Pero claro que hay otra clase de seres que también van al estadio y que me causan cierta curiosidad morbosa, he de admitirlo. A mí, que me envuelvan a los que se disfrazan de mascotas o de porristos... La verdad, no sé si esta simpática y conspicua criatura me genera náuseas, admiración, repulsión absoluta, todas las cosas al tiempo o ninguna de las anteriores. No es que tenga algo en contra de los verdaderos “hinchas”, pero eso ya aquél extremo es patético. Si el equipo gana, como en un ritual, la mascota es alabada y si el equipo pierde es tildado de “bulto de sal”, y aquella marca será perpetua. La mascota es un man disfrazado, que se cuelga una mano de pendejadas al cuello y al cuerpo, que baila, que aguanta naranjazos, madrazos, burlas, aplausos y la mirada inquisitiva de sus hijos. Él, trabaja de gratis o por muy poquito y entra gratis al estadio y por ello es feliz.

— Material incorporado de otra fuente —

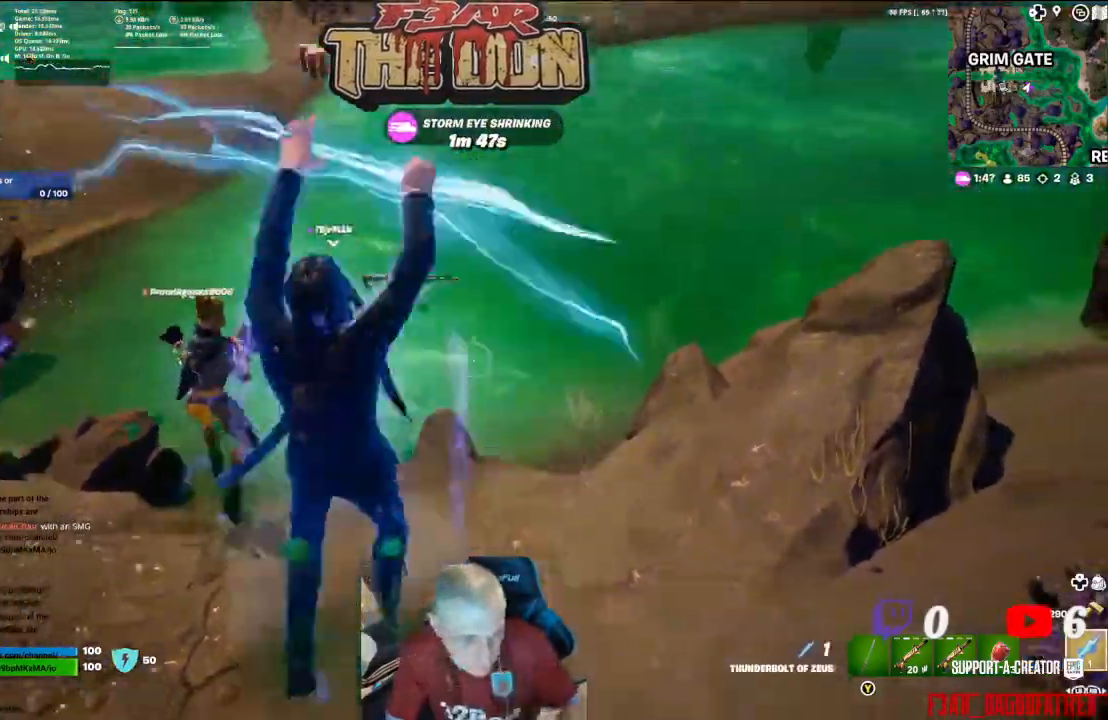
{"buttons": [], "left_stick": "center", "right_stick": "center", "events": [[233, "R2", "up"]]}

Pero los porristos... esos si que son una especie bien particular. De ellos prefiero no hablar mucho porque la verdad, me dan asco. Si, la necesidad es una cosa fregada, pero tampoco... Señores, la dignidad existe, no es una fantasía o la invención retórica de algún poeta.
Claro que lo más raro que pasó ayer, fue la entrada a la cancha de baya pidiendo por la paz en Colombia. Yo pensé que se trataba de algo bien diferente, como de unos hinchas piedros o algún avivato que se quería robar el balón, que el senador estaba hambriento de más plata y que estaba proponiendo una teletón profondos personales o que se iba a empelotar alguna viejita frente a las cámaras de tv (Esa era mí esperanza, pero no vivimos en Barcelona). Pero lo que resultó ser una interrupción, para mí, es quizá el único gesto voluntad que le he visto al fútbol, solo espero que los directivos (payasos mafiosos) tanto de los equipos como de la federación (estos son más mafiosos) sean honestos por primera vez en sus vidas y también ellos rectifiquen su actuar y que aquella pancarta no sea más que un simple bostezo veintejuliero como los que suele ocurrir en los estadios siempre que se hacercan las elecciones.
Volviendo al tema, el único problema fue a la salida; vida triste, parar un taxi desocupado es casi un milagro... pero bueno, menos mal me puse a esperar junto a un puestico de mazorcas... pero terminé tomándome una cerveza como para pasar el aburrimiento y reflexionar un poco sobre la payasada de la pancarta.